Sheepish, fumbling, stricken with sudden adolescent clumsiness, he gave her the new-account forms. By this time the other brokers had arrived, but too late: by the rules of the house she was his client. Sitting beside his cluttered desk, she told him of her investment needs while he studied the elegant tapered structure of her high-bridged nose, fought without success against her perplexing and enigmati
c mental inaccessibility, and, despite or perhaps because of that inaccessibility, felt himself helplessly falling in love with her.

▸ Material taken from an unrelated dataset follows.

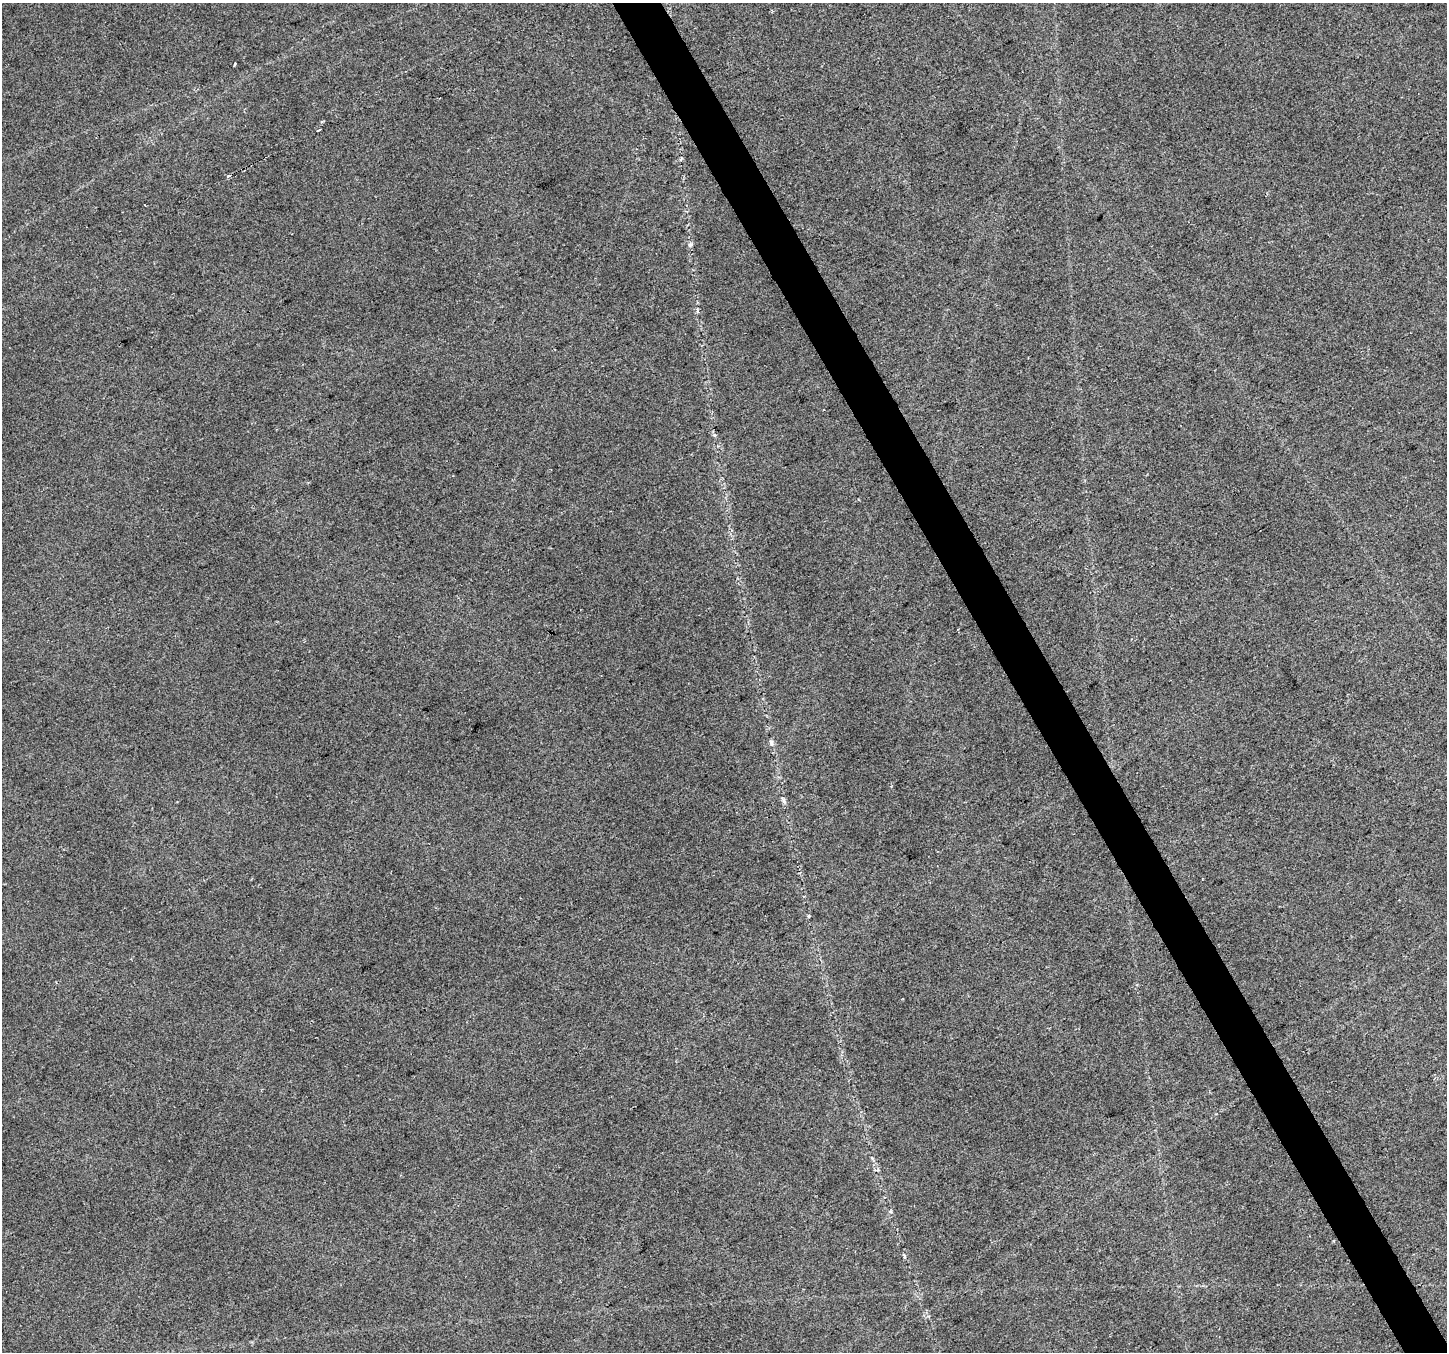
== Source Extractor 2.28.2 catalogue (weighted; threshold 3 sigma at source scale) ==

She was 22, one year out of Radcliffe, came from Long Island, and shared a West End Avenue apartment with two other girls. Unmarried—there had been a long futile love affair ending in a broken engagement not long before, he would discover later. (How strange it was for him not to be discovering everything at once, taking the information as he desired it.) Her background was in mathematics and she worked as a computer programmer, a term which, in 1963, meant very little to him; he wasn’t sure whether she designed computers, operated them, or repaired them. Recently she had inherited $6500 from an aunt in Arizona, and her parents, who evidently were stern and formidable advocates of sink-or-swim education, had told her to invest the money on her own, by way of assuming adult responsibilities. So she had gone to her friendly neighborhood brokerage office, a lamb for the shearing, to invest her money. “What do you want?” Selig asked her. “To stash it away in safe blue chips, or to go for a little action, a chance for capital gains?”